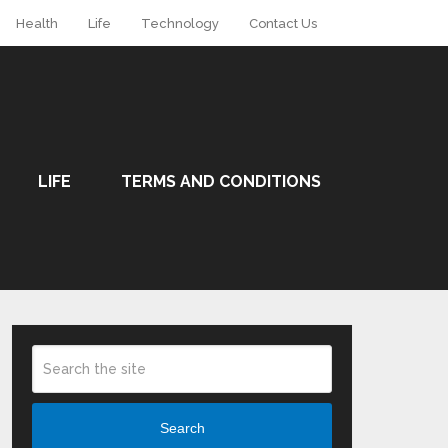
Health
Life
Technology
Contact Us
LIFE
TERMS AND CONDITIONS
Search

---

Exercise description: Write the data out again word for word; leave the pictures behind.

Answer space:
Health
Life
Technology
Contact Us
LIFE
TERMS AND CONDITIONS
Search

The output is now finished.